MANNA is among a handful of large nonprofits that emerged during the AIDS epidemic and persist to offer intensive feeding support for individuals with acute nutritional risk due to life-threatening illnesses. Since 1990, it has served medically-prescribed prepared meals, 21 per week, to individuals whose illnesses demand special preparation and/or nutritional content. But despite myriad studies on interventions and outcomes within multiple disciplines, there was no research on whether free, specially-prepared meals reduced medical costs and improved outcomes in patients with high-acuity nutritional-risk conditions. "We were at a nutrition conference wondering why we didn't get any respect," laughs MANNA's CEO, Sue Daugherty. "We knew we needed to see if our field experience was confirmed by rigorous research."

MANNA raised funding and secured an experienced researcher to design a study that would simulate a controlled study of medical costs for patients receiving and not receiving nutritional support. But the study required the cooperation of a managed-care organization to release and supervise the use of retrospective cost data on the MANNA clients and a comparably ill comparison group. An area managed-care organization saw the potential and agreed to partner in the study.

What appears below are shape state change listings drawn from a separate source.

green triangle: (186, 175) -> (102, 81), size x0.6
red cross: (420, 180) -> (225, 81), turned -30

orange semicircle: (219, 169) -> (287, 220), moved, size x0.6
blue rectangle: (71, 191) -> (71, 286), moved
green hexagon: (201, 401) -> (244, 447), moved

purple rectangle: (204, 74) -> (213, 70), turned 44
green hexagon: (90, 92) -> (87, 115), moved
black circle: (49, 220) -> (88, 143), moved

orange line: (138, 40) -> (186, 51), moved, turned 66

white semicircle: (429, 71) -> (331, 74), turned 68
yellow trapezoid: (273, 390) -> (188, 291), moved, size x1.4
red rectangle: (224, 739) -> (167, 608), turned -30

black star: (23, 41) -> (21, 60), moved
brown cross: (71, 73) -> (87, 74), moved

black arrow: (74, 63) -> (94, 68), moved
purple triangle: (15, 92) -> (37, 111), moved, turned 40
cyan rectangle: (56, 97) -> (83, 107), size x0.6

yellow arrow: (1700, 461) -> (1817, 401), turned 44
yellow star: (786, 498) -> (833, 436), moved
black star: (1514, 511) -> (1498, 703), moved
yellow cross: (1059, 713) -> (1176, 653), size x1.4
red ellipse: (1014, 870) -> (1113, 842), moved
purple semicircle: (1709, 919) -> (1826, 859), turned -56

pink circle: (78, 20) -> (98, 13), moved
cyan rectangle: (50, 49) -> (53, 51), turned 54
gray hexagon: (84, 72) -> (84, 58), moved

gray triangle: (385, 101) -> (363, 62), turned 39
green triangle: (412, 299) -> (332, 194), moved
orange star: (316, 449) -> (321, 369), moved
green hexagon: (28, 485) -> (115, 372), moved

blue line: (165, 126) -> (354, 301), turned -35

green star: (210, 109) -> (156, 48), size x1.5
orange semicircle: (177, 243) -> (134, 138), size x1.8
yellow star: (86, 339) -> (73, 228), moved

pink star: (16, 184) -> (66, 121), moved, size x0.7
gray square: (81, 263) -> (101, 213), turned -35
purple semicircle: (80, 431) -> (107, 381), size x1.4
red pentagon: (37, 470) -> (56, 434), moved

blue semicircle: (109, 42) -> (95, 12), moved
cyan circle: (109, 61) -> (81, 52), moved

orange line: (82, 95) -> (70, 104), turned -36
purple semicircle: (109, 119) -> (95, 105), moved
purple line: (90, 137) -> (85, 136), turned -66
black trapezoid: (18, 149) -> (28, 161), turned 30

The study, whose results were published in 2013 in the Journal of Primary Care and Community Health, took three years and was meticulous in its construction of a comparison group and the assembly of medical cost histories. It confirmed that the medically-prescribed meals had significant impact on medical costs and outcomes. Medical costs for the MANNA clients, all at severe nutritional risk, were about $12,000 a month less, and 85 percent of diabetes patients were better able to control their disease.

Seeing these positive results, Bill George, CEO of Health Partners Plans of Philadelphia, committed to full field trial of the program. Health Partners Plans determined an appropriate way to cover the cost through its capitation and provided the administrative support to help MANNA quality "food as medicine" at scale. In 2016, the program gained recognition as a proven value-based innovation from Pennsylvania's secretary of human services, Ted Dallas. That accelerated acceptance among the state's managed-care organizations, one of which operates statewide and has extended the program into rural areas.

Communication among peers also served to spread the idea. The nonprofit nutrition-service agencies that, along with MANNA, form the Food Is Medicine Coalition participated vicariously, monitoring the MANNA pilot and study as they progressed. Sharing among the agencies was a trigger for the Medi-Cal pilot and evaluation.

A final lesson is that risks lurk in success. Public administration is littered with successful pilots that go awry as they are expanded. Experience suggests that the most common pitfalls are two: First is failing to stick to the blueprinted program model by diluting the intensity or duration of the intervention to save money. Second is allowing the program to grow beyond the target group for which it is likely to be significantly beneficial or cost-effective.

The food-as-medicine experiment seems on track to avoid these pitfalls. The managed-care organizations in Philadelphia are the prescribers, and they are paying for a therapy whose financial and medical outcomes they can measure. On the delivery side, MANNA has formed an internal institute to develop protocols for its nutritional services, food and education, and the nonprofit is moving slowly on replication and expansion until it is confident that it can be done while retaining the program's effectiveness. Chicken soup never got that much attention.

NOTE: This column has been corrected to state that another managed-care organization in Philadelphia was MANNA's partner in the initial study. It also corrects the name of Health Partners Plans and clarifies the work it did in incorporating the program into its capitation program.